Uncomfortable Truth



  It's probably not a huge surprise that after only one day of active listening I have heard quite a bit.Through what people's bodies say,their eyes speak but not only that, I hear God speaking to me through them.
   Today was hard...a good hard.The kind of hard where truth hits you in the face and it's good but it hurts because it's an uncomfortable positive.What is the truth that came at me like a wrecking ball? Love. Okay,stay with me.Love is hard and very much a powerful word.Some people get all bent out of shape if they hear the word hate because it's powerful,hurts and makes them feel uncomfortable.Well I am actually the opposite.Some people may think that's weird but it's just part of my struggle.God is really working on my heart and I am learning to love.Like really "feel" deeply for others...but there is one thing in my way...me.I love people until it becomes uncomfortable,hurts or becomes just too overwhelming and then...it's time to move on.I hate that I have had this struggle but it doesn't have to take over my life.It doesn't have to win.It just means I have to try that much harder to break through and CONTINUE on in loving others no matter how hard it gets.
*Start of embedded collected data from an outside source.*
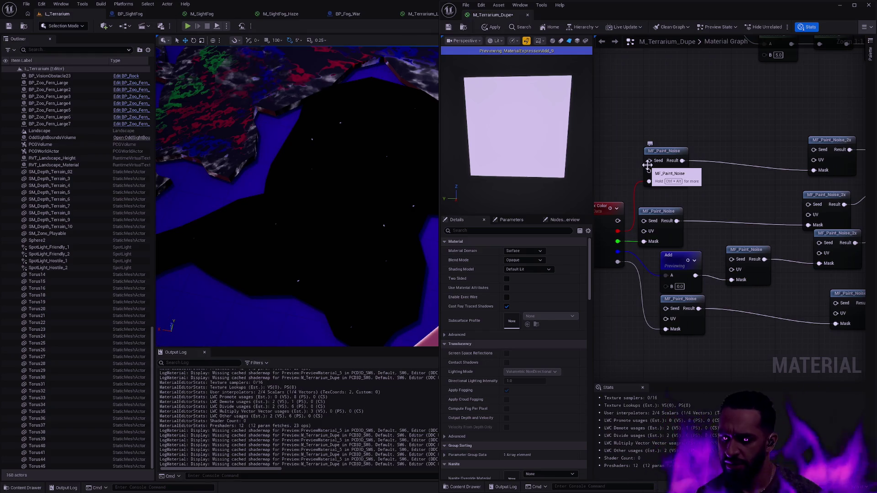
Step: Delete the Add node and wire Vertex Color B straight into MF_Paint_Noise's Mask
left_click(624, 197)
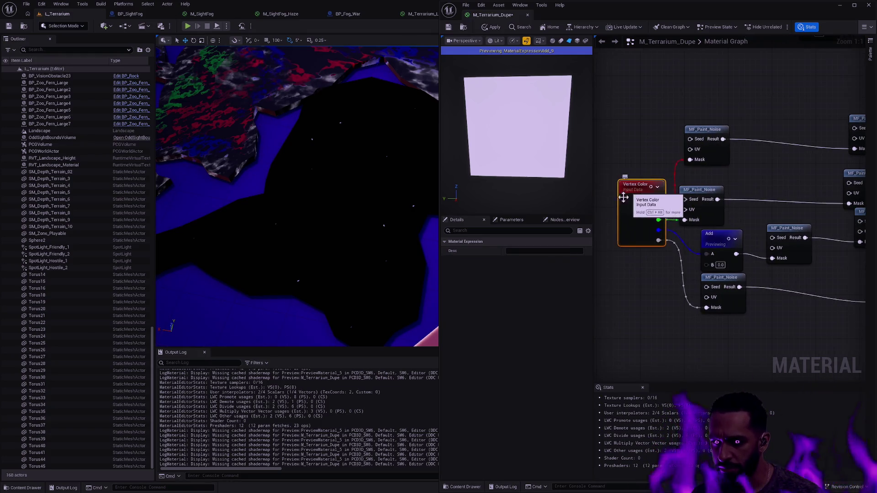
left_click(716, 238)
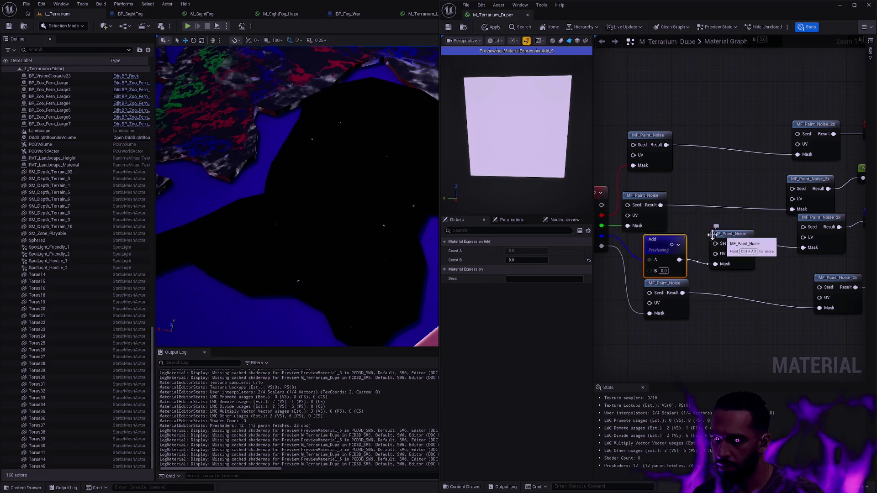
key("Delete")
left_click_drag(602, 236, 716, 264)
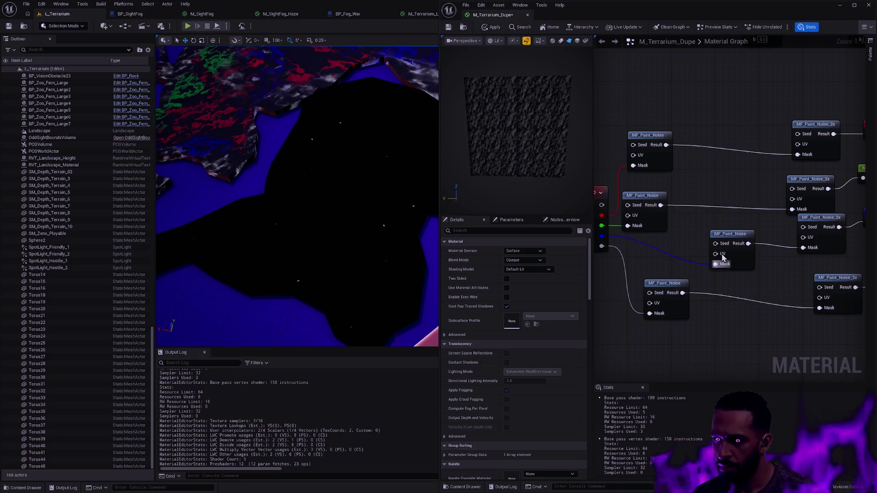
scroll(756, 325, "down", 1)
Step: Align the MF_Paint_Noise, MF_Paint_Noise_2x and four Mask nodes into a compact block
left_click_drag(756, 324, 632, 144)
key("shift+a")
left_click_drag(768, 299, 706, 127)
key("shift+a")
  The other part of it is,how can I love someone when I am uncomfortable being loved?I think this is actually where it all is rooted.Love your neighbor as yourself,y'know.Well when you don't love yourself or don't think you are worth loving then you will see your neighbor through those eyes as well.

  But no longer.God is saying no longer will I live like I am unloved.I know the truth.Now I need to live it out.It WILL get uncomfortable,hurt and try to overwhelm me.But it won't take me down.It will only be for a moment and He will carry me through.

We love because He first loved us.- 1 John 4:19


Thank you,Jesus,for showing me how to love.